Schiedsrichterin nach Zusammenstoß bei Metz-Fortuna Sittard mit Gehirnerschütterung
Die 26-jährige Mathilde Demoncay wurde bei dem Versuch, Spieler während eines Testspiels in Forbach (Ostfrankreich) zu trennen, getroffen und stürzte schwer. In der Halbzeit musste sie mit einer Gehirnerschütterung ausgewechselt werden.
Ein Testspiel zwischen dem französischen Zweitligisten FC Metz und dem niederländischen Eredivisie-Klub Fortuna Sittard wurde von einer Massenschlägerei überschattet, bei der die Schiedsrichterin medizinisch versorgt werden musste und nach der Pause nicht weitermachen konnte.
Was auf dem Spielfeld geschah
Die Partie fand am Samstag im Schlossberg-Stadion in Forbach (Ostfrankreich) statt. Die Spannungen entluden sich etwa in der 40. Minute, nachdem ein Trikotziehen zu einer ausgedehnten Rangelei mit mehreren Spielern eskalierte.

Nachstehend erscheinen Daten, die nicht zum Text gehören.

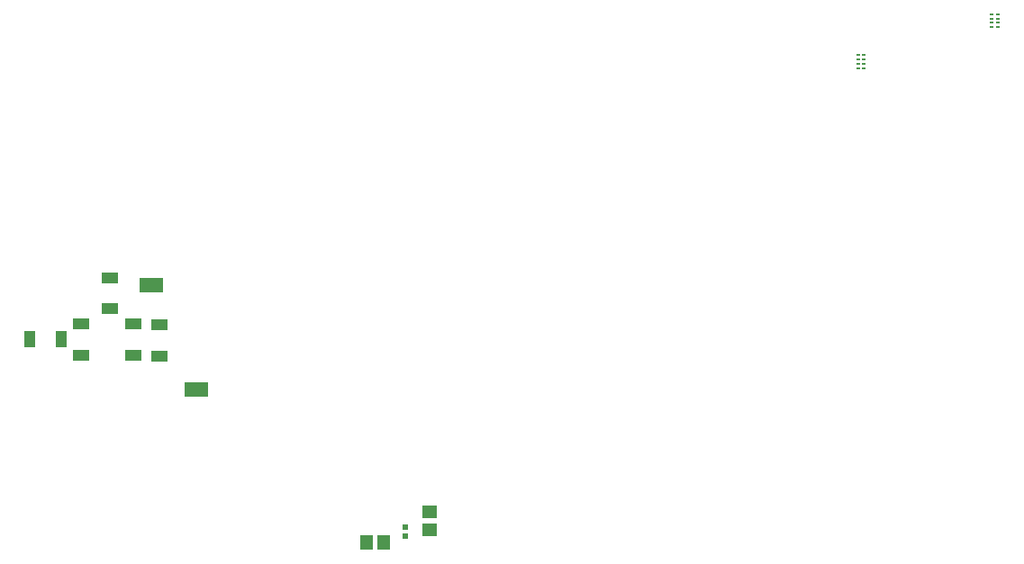
<source format=gbr>
%TF.GenerationSoftware,Altium Limited,Altium Designer,25.8.1 (18)*%
G04 Layer_Color=128*
%FSLAX45Y45*%
%MOMM*%
%TF.SameCoordinates,C91546C2-10F2-4142-A55A-9FF34A01A7B4*%
%TF.FilePolarity,Positive*%
%TF.FileFunction,Paste,Bot*%
%TF.Part,Single*%
G01*
G75*
%TA.AperFunction,SMDPad,CuDef*%
%ADD22R,1.60000X1.05000*%
%ADD25R,0.57247X0.61535*%
%ADD27R,1.05000X1.60000*%
%ADD29R,2.20000X1.40000*%
%ADD43R,1.45620X1.25464*%
%ADD169R,1.25464X1.45620*%
%ADD170R,0.30000X0.17500*%
D22*
X4320000Y6960000D02*
D03*
X4780000Y6222500D02*
D03*
X4538131Y6227211D02*
D03*
X4050000Y6230000D02*
D03*
X4780000Y6517500D02*
D03*
X4320000Y6665000D02*
D03*
X4538131Y6522211D02*
D03*
X4050000Y6525000D02*
D03*
D25*
X7097654Y4612640D02*
D03*
Y4526927D02*
D03*
D27*
X3567100Y6382660D02*
D03*
X3862100D02*
D03*
D29*
X5130000Y5910000D02*
D03*
X4710000Y6890000D02*
D03*
D43*
X7324487Y4752109D02*
D03*
Y4586953D02*
D03*
D169*
X6730742Y4462930D02*
D03*
X6895898D02*
D03*
D170*
X12611100Y9317360D02*
D03*
Y9437360D02*
D03*
Y9357360D02*
D03*
Y9397360D02*
D03*
X12666100D02*
D03*
Y9437360D02*
D03*
Y9317360D02*
D03*
Y9357360D02*
D03*
X11350160Y8971600D02*
D03*
Y9011600D02*
D03*
Y9051600D02*
D03*
Y8931600D02*
D03*
X11405160Y8971600D02*
D03*
Y9011600D02*
D03*
Y9051600D02*
D03*
Y8931600D02*
D03*
%TF.MD5,54c98469695d5096b0f50b78c237bfea*%
M02*

</source>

In sozialen Medien kursierende Videoaufnahmen zeigen, wie Mathilde Demoncay, die 26-jährige französische Schiedsrichterin der Partie, in das Gedränge eingreift, um die Ordnung wiederherzustellen. Sie wurde getroffen und zu Boden gestoßen, wobei sie sich beim Sturz in der Nähe einer Werbebande mit der Aufschrift „Respektiert den Schiedsrichter“ den Kopf aufschlug.
Ein Kommentator des lokalen Senders Moselle TV, der das Spiel live übertrug, reagierte alarmiert und sagte, die Offiziellen müssten die Schlägerei stoppen und die Schiedsrichterin sei verletzt worden.
Verletzung und Spielfortsetzung
Demoncay blieb mehrere Minuten auf dem Rasen liegen und hielt sich den Arm, während Assistenten, Sicherheitspersonal und medizinisches Personal sie versorgten. Sie wirkte benommen, nahm ihre Aufgaben als Schiedsrichterassistentin jedoch zunächst wieder auf, nachdem das Spiel fortgesetzt wurde. Der Versuch war nur von kurzer Dauer. Zur Halbzeit konnte sie nicht weitermachen, und Berichten mehrerer Medien, darunter der Daily Mail und ESPN, zufolge erlitt sie eine leichte Gehirnerschütterung. Einer der ursprünglichen Assistenten übernahm für die zweite Halbzeit die Pfeife. Laut ESPN sprang ein Zuschauer, der selbst Amateurschiedsrichter ist, für den Rest des Spiels als Linienrichter ein.
- Trikotziehen eskaliert zu einer Massenschlägerei; Schiedsrichterin Mathilde Demoncay wird zu Boden gestoßen und schlägt sich den Kopf auf.
- Demoncay nimmt ihre Aufgaben als Schiedsrichterassistentin wieder auf, während das Spiel weiterläuft.
- Demoncay muss das Spiel mit einer Gehirnerschütterung verlassen; ein ursprünglicher Assistent übernimmt die Pfeife.
- Metz gewinnt 3:1. Zwei gelbe Karten werden an Spieler gezeigt, die an der Schlägerei beteiligt waren.
Disziplinarmaßnahmen und Endstand
Zwei gelbe Karten wurden an Spieler vergeben, die an der Auseinandersetzung beteiligt waren. Metz führte zum Zeitpunkt des Ausbruchs der Schlägerei mit 1:0 und gewann das Spiel schließlich mit 3:1.
Reaktionen der Vereine
Fortuna Sittard bezeichnete die Episode in seinem Spielbericht als „bemerkenswerten Moment“, lehnte jedoch weitere Kommentare ab. Der FC Metz erwähnte den Vorfall auf seiner Website nicht. Die Bilder von Demoncay, die direkt unter dem Schild „Respektiert den Schiedsrichter“ behandelt wurde, erregten große Aufmerksamkeit, nachdem die Clips in den sozialen Medien die Runde machten.